Document Type

Article

Publication Date

9-9-2020

Abstract

In 2017, the Federal Communications Commission adopted the Restoring Internet Freedom Order (RIF Order), which repealed the Commission’s two-year-old net neutrality restrictions. This action spawned a flurry of activity in state legislatures that sought to re-impose those restrictions at the state level and subject the RIF Order to a death by a thousand paper cuts. Nowhere was this state activity more prominent than California, where Senate Bill 822 became a vehicle for net neutrality advocates not only to resurrect the requirements of the now-defunct 2015 Open Internet Order, but also to impose additional regulations that even the Obama-era FCC had rejected.

Unsurprisingly, the Justice Department challenged SB-822 in federal court in California, arguing that federal law preempted the state’s attempt to regulate the Internet from Sacramento. In response, California agreed to voluntarily stay enforcement of the statute while the D.C. Circuit heard Mozilla v. FCC, which was considering the validity of the FCC’s RIF Order. For almost two years, California’s bold net neutrality initiative has been in limbo, with supporters and critics alike waiting to see if the bill will ever amount to more than (in one commentator’s words) a “publicity stunt.”

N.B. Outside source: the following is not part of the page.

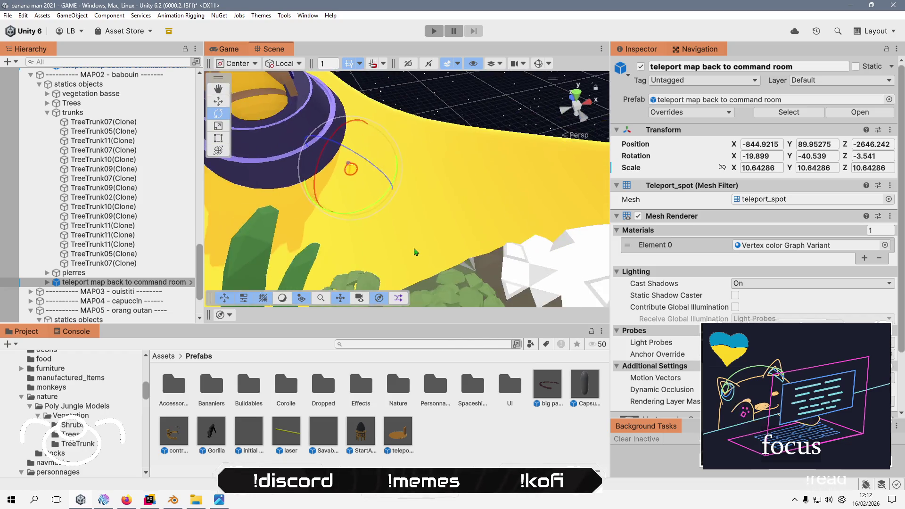
pyautogui.scroll(-10, 415, 252)
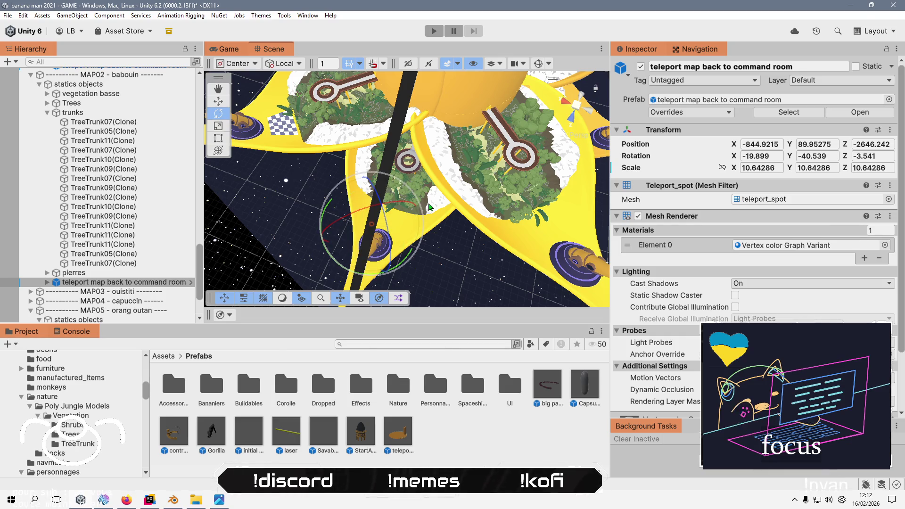
pyautogui.press('alt+Tab')
pyautogui.press('alt+Tab')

With the Mozilla litigation now complete, the day of reckoning is approaching – and the California court is likely to find that much, if not all, of SB-822 is preempted. At a minimum, the Communications Act expressly preempts most of the regulations that SB-822 places on wireless companies. More generally, the state law interferes with the carefully calibrated federal broadband policy determined in the RIF Order, and on that basis should face conflict preemption by the Supremacy Clause. These claims, which Mozilla left open, are fatal to much, if not all, of California’s attempt to regulate broadband network management practices.